▶ [本文の抜粋]:
榎戸誠の情熱的読書のすすめ -3つの読書論・ことばのオアシス・国語力常識クイズ(一問一答!)-

今、ITの世界に何が起こっているのか・・・【MRのための読書論(57)】

【Monthlyミクス 2010年9月号】 MRのための読者論(57)

ITの新潮流

ITの世界は、私にとって不得意な分野である。ITの世界に大きなインパクトを与えたグーグルの登場ぐらいまでは何とか理解できていたつもりだが、その後の「Twitter」の登場などの目まぐるしい変化・進歩にはお手上げ状態だ。不得意分野のことは、その道の達人に聞くのが一番である。そこで、ITに造詣の深い池上文尋氏に教えを乞うたところ、直ちに3冊の本を読むよう勧められたのである。

「無料」という企業戦略

推薦された1冊目は、『フリー――<無料>からお金を生みだす新戦略』(クリス・アンダーソン著、高橋則明訳、日本放送出版協会)である。「フリー(無料)」というキーワードを通じて、今や企業環境が激変してしまっていることを豊富な実例で明らかにしている。この意味で、企業経営者・幹部にとっては一読の価値がある。米国における実例の中に製薬企業、医薬品卸企業、医療機器企業、人材派遣企業などの名前は見当たらないが、これらの企業といえども、いつ「フリー」の嵐に巻き込まれないとも限らないからだ。

▶ [データの記録]:
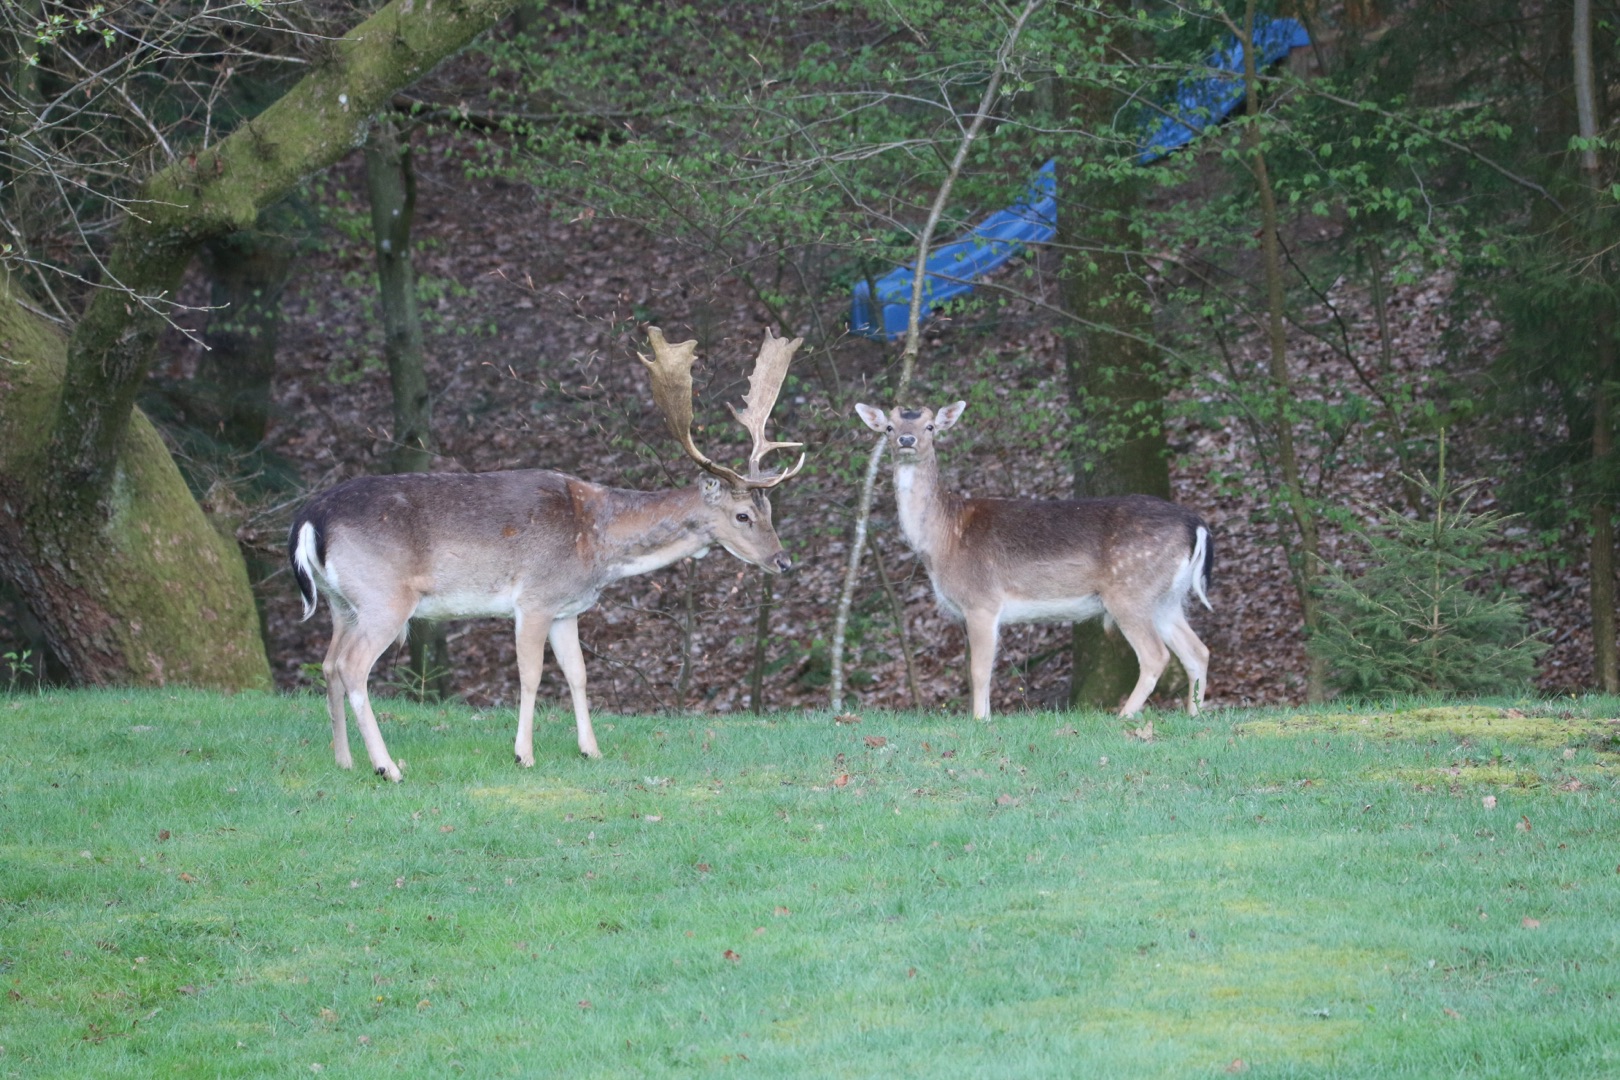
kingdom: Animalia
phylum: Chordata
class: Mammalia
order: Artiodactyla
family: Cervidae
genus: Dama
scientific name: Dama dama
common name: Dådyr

▶ [作業の依頼 1]:
この読書論について、次の問いに答えてください。
(a) 筆者が「お手上げ状態」になったITの変化として、例に挙げられているのは何の登場ですか。
(b) 筆者に3冊の本を読むよう勧めたのは誰ですか。
(c) 推薦された1冊目の本の訳者は誰ですか。
▶ [作業の依頼 2]: この読書論の「推薦された1冊目は、『フリー」から始まり「まれないとも限らないからだ。」で終わる部分を、「一読の価値がある」を「読む価値がある」に置き換えて書き出してください。
▶ [作業の依頼 3]: ITについてのこの読書論を、最後の文のあとから書き進めてください。
記録は、この読書論とは関係のない別の資料です。

▶ [回答 1]:
(a) 「Twitter」の登場
(b) 池上文尋氏
(c) 高橋則明

▶ [回答 2]:
推薦された1冊目は、『フリー――<無料>からお金を生みだす新戦略』(クリス・アンダーソン著、高橋則明訳、日本放送出版協会)である。「フリー(無料)」というキーワードを通じて、今や企業環境が激変してしまっていることを豊富な実例で明らかにしている。この意味で、企業経営者・幹部にとっては読む価値がある。米国における実例の中に製薬企業、医薬品卸企業、医療機器企業、人材派遣企業などの名前は見当たらないが、これらの企業といえども、いつ「フリー」の嵐に巻き込まれないとも限らないからだ。

▶ [回答 3]:
企業が、企業環境の変化に対応して「フリー」戦略を採用しようとするときは、「人々が欲するものをタダであげて、彼らがどうしても必要とするときにだけ有料で売るビジネスモデルをつくるのだ。それを外から見れば、革命的行動に映るだろう」、「フリーはまちがいなく破壊的だが、その嵐が通ったあとに、より効率的な市場を残すことが多い。大切なのは、勝者の側に賭けることだ」、「フリーは魔法の弾丸ではない。無料で差し出すだけでは金持ちにはなれない。フリーによって得た評判や注目を、どのように金銭に変えるかを創造的に考えなければならない」というのが、著者の主張である。

ITツールの使いこなし方

2冊目は、『ツイッターノミクス』(タラ・ハント著、村井章子訳、文藝春秋)である。ウィキ(「ウィキペディア」など)、ブログ、ソーシャル・ネットワーキング・サーヴィス(「mixi」など)、「Twitter」など、ウェブ2.0に花咲いたさまざまなツールを企業がいかに使いこなしているかを、米国の具体的な実例を示して紹介している。

著者が挙げている、ウェブ上で顧客を増やす8つの秘訣は、企業にとって役に立つアドヴァイスであるが、個人が友人を増やす場合にも参考になる。①製品やサーヴィスは初心者を対象に設計する、②コメントには必ず返事をする、③批判を個人攻撃と受け止めない(相手は、わざわざ時間を割いて改善すべき点を指摘してくれたのだから)、④有益な指摘やアイディアには公に感謝する(指摘した本人にとっては嬉しく、他のメンバーにとっては励みになる)、⑤新機能や変更は必ず事前に知らせる、⑥フィードバックを生かして、こまめに改善する(それによって、常に顧客の声を聞く姿勢が伝わる)、⑦フィードバックを待つのではなく、こちらから探しにいく、⑧どんなに愛されている会社や製品でも、あら探しをする人は必ずいると覚悟する。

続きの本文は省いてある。